Kamis, 01 September 2016

Dahulu Veteran Ini menggusur Penjajah, Namun Sekarang Pejuang Itu di gusur Pemkot

 
Ilyas Karim adalah seorang pejuang berpangkat Letnan Kolonel
(Letkol) Purnawirawan yang masa mudanya ikut membawa bambu runcing 
melawan penjajahan di Indonesia.

Namun, kali ini tempat tinggalnya yang berada di kawasan Rawajati tersebut harus dibongkar paksa oleh Pemerintah Kota (Pemkot) Jakarta Selatan.‎ Ia sangat menyayangkan penggusuran yang dilakukan layaknya zaman penjajahan dahulu. Pria yang mengaku pernah mengibarkan bendera sang saka merah putih di kediaman Soekarno tersebut juga tak menyangka untuk kedua kalinya tempat kediamannya akan digusur. semasa hidupnya dulu ia memperjuangkan Indonesia untuk merebut kemerdekaan. Namun, Kamis pagi ini, perputaran‎ hidup ternyata berbalik. "Dulu saya melawan penjajah, sekarang ko rasanya saya seperti yang dijajah bangsa sendiri ya," tuturnya.




Saat ini, pejuang Republik Indonesia tersebut tidak punya pilihan harus bermalam dan tinggal dimana setelah sebuah mobil besar milik pemerintah menghancurkan singasananya yang sudah ditempati selama 35 tahun.
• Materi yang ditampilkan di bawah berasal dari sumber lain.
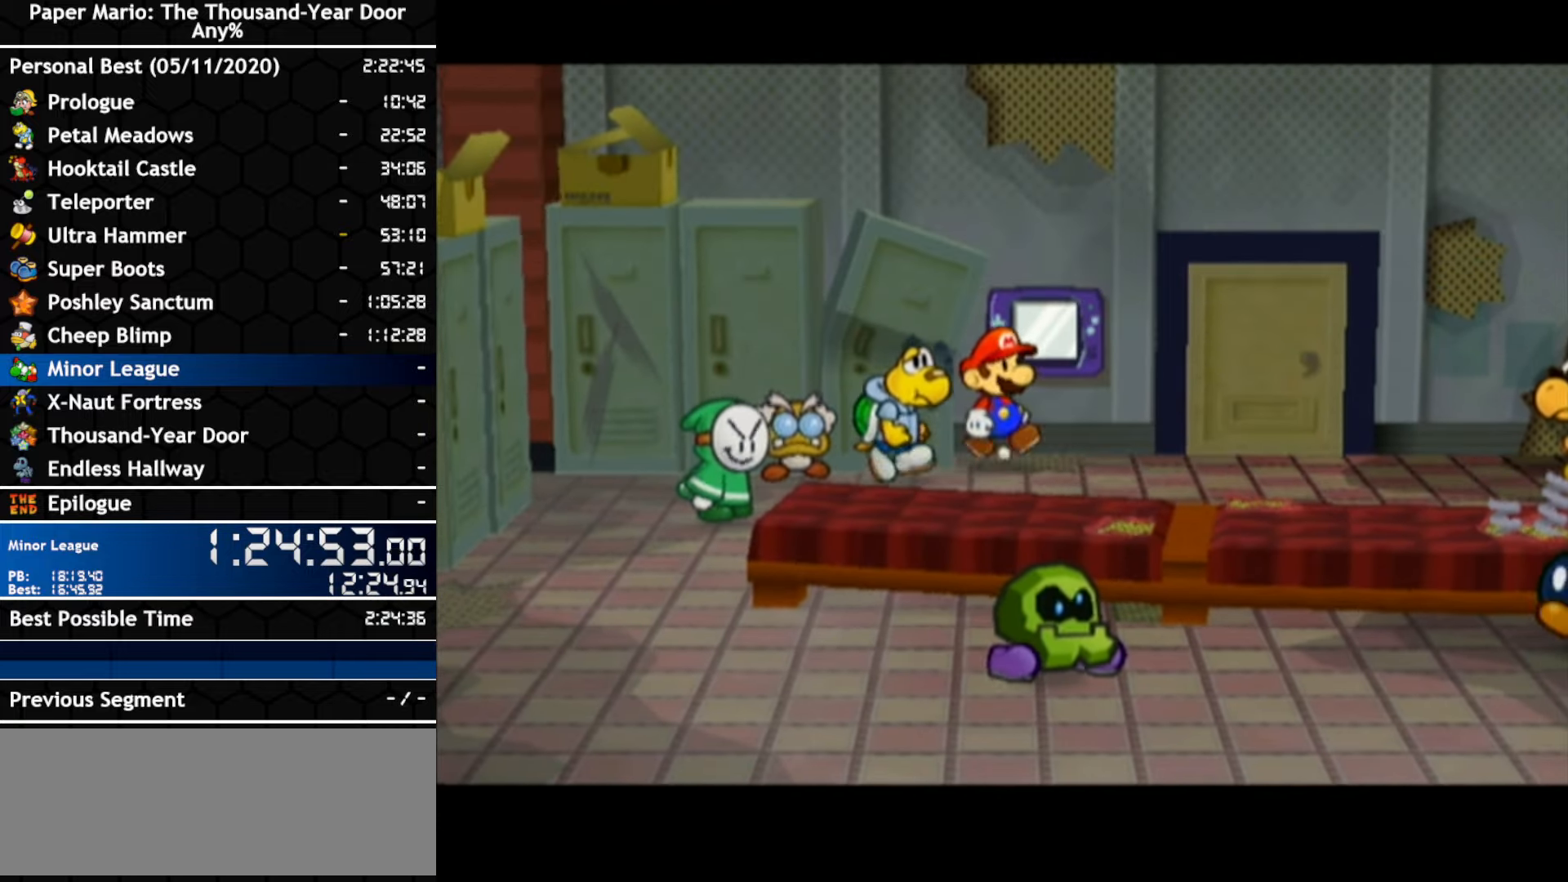
{"buttons": [], "left_stick": "center", "right_stick": "center", "events": []}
‎"Saya bayar PBB, bayar pajak, padahal bukan rumah liar. Belanda jajah kita bertahun-tahun, dan ini bentuk penjajahan gaya baru," tukasnya.

Sejak 2015 lalu, Pemerintah Kota Jakarta Selatan telah mengeluarkan surat peringatan kepada warga Rawajati RT 09 RW 04 untuk mengosongkan rumah mereka. Permukiman mereka akan digusur oleh pemerintah lantaran tempat yang dihuni oleh mereka merupakan ruang terbuka hijau (RTH).

Sekretaris Komisi A DPRD DKI Jakarta, Syarif menilai, penggusuran yang dilakukan oleh Pemerintah Kota Jakarta Selatan terhadap permukiman warga RT 09 RW 04 Rawajati Barat, Pancoran, Jakarta Selatan adalah ilegal. Hal ini karena penggusuran tersebut dinilai tidak dilengkapi surat izin. "Pokoknya penggusuran ini ilegal, tadi saya sempat minta surat izin penggusuran, ternyata mereka tidak bawa," ujar pria berkacamata tersebut di lokasi penggusuran, Kamis (1/9).